#### [Page excerpt]
——————
So you're putting together details. And obviously he talks about the bottle of wine, pushing the cork in, and that was like valued at six pounds. We know little details like that, that this was that cause that was ultimately what he was prosecuted for. Because trespassing wasn’t a crime erm, at that time. So they had to prosecute him for something. So the only crime was the theft of a six pound bottle of wine or half, half of a six, by the way, not even the full bottle.
E: Did he say how long it took him from when he got in to ending up in her room, bedroom.. because it's a massive place.
J: He wasn't on some kind of furtive mission. As we show, you know, he kind of wandered around. He says, he went into the throne room, had a little seat in the throne. He just wandered around unchallenged. And he, I think he wandered around for quite a while. So, so when you think about that, that he's not… you know…
E: He doesn't know exactly where he's got to get to.
J: He just happens upon a and I guess maybe you, you just start follow this corridor looks nicer, so that's probably, I’ll go down this one, then maybe there was some reason why you end up outside the Queen's bedroom because it gets a bit grander. But yeah, I mean, it was all chance seemingly.
|11:45||Clip: Queen told of break in|
…The evidence suggests he…
…valued at six pounds…
In this episode, we not only get to experience Michael Fagan’s world, but the contrasting environment of the royals, from the pomp and ceremony of the Queen’s Birthday Parade and garden party, to the corridors and back rooms of Buckingham Palace inhabited by the royals and their staff.
As we’ve heard many times on The Crown: The Official Podcast, getting the details right i very important on the show. So I sat down with Major David Rankin-Hunt, who’s unique insight into the royal world has been invaluable since season 1. I asked David about his role on the show.
|Major David Rankin-Hunt|
D: Well my Official title is protocol consultant rather than historical consultant, but inevitably the role cuts across many different aspects from history to protocol, to even etiquette. I get involved in all sorts of things. So, um, Jack of all trades and master of none.
E: You undersell your position because it's been wonderful to hear over the two seasons from speaking to so many people involved, both in front of the camera and behind, the importance of what you do. How did you first come to be involved with The Crown?
D: Well, it was quite funny. I had literally a month previously just retired from the Royal household and I was sitting at home and the phone rang and, a week later I went to Elstree and that's how it all started. It was a wonderful new opportunity.
E: How, erm, long had you worked for the…
D: 33 years at the palace. And prior to that, I was in the army and I was in a regiment that did amongst other things, of course, in addition to operational work, public duties at the palace. And I suppose it was a combination of my experience in the army, my experience in the palace, plus my experience as a Herald, because one of my responsibilities, I was a secretary of the working group set up to organize the Queen's funeral. And also a certain event that follows that seem to make me suitable to become an advisor.
E: For people who are listening, can you explain what a Herald is, the job of a Herald?
D: Yes. Well, there are two types of Herald. The Heralds In Ordinary who are responsible for designing coats of arms and do doing genealogical research into your family tree.
——————
#### [Raw records]
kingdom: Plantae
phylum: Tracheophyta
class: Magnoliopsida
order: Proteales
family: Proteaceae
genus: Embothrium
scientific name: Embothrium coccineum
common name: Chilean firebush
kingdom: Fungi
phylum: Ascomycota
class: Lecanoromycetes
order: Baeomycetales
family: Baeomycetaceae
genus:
——————
#### [Work to do]
[1] Edit the podcast transcript about The Crown from "E: How, erm, long" to "your family tree.", putting "military" in place of "army".
[2] According to the podcast transcript about The Crown, how many years did Major David Rankin-Hunt work at the palace?
[3] Extend the podcast transcript about The Crown past its final line.
The records are separate material, apart from the podcast transcript about The Crown.

#### [Exercise answers]
[1]
E: How, erm, long had you worked for the…
D: 33 years at the palace. And prior to that, I was in the military and I was in a regiment that did amongst other things, of course, in addition to operational work, public duties at the palace. And I suppose it was a combination of my experience in the military, my experience in the palace, plus my experience as a Herald, because one of my responsibilities, I was a secretary of the working group set up to organize the Queen's funeral. And also a certain event that follows that seem to make me suitable to become an advisor.
E: For people who are listening, can you explain what a Herald is, the job of a Herald?
D: Yes. Well, there are two types of Herald. The Heralds In Ordinary who are responsible for designing coats of arms and do doing genealogical research into your family tree.

[2] 33 years.

[3]
And then the Harolds Extraordinary who have other jobs they're appointed because of expertise in a particular field. And we all have our little specialties in my case, I advise on military heraldry. So I regulate badges, colours, guidons and standards for the army and state ceremonial. So ceremonially, we turn out for the state opening of parliament wearing our funny outfits. Uh, you it may have seen a photograph of the tabard and knee britches, all that stuff. And also the Garter service, procession of the Knights of the Garter and things like the Thanksgiving service for Jubilees. So. There there's a sort of ceremonial attached to it.
E: And within the palace, what was your role there? Or Roles?
D: I started off in the Lord Chamberlain's office, which is the department responsible for ceremonial state visits of Heads of States, Investitures, when people get their MBEs OBEs, garden parties, Royal funerals, swan-upping?
E: No, no, I'm not familiar with swan-upping…
D: I won't go into it's so complicated, and a whole range of other things. And I did that for eight years. I was the Registrar. And then the Royal collection, which was always part of the Lord Chamberlain’s office, became a department in its own right. And so I moved from the Lord Chamberlain’s Office to the Royal Collection, which was the Queens art collection. And I was the person really that kept the Royal Collection show on the road. So it was exhibitions, staff, all sorts of jobs. And I did that for 20 years. So in total it was 33.
E: When you got the job on this production, what was your expectation of what was going to be asked of you?
D: I thought that my involvement would be to go through scripts and, uh, you know, make suggestions and so on. And then occasionally go on set. But as it turned out, I was on set for probably sort of 70% of the time.
E: Wow. Did you enjoy that?
D: Which I loved. I loved because the best part of course was meeting all the people. And I felt very privileged to meet some very talented, very able, very charming people of all ages. Obviously on a film set, predominantly they're fairly young. And I think, you know, as you get a bit older, it's rather nice to work with younger people because you learn so much from them, not least what's going on in the world, the modern world. And having worked in an environment that is perhaps quite sort of restricted in that regard, it was nice to be introduced to the real world. I don't mean that in a disparaging way of the Royal household, but, obviously it's an institution that, is perhaps a tiny bit old fashioned in some ways. So it was a great priviledge to learn so much from all these people.
E: How was it for you to see this kind of dramatization of a world that you were part of?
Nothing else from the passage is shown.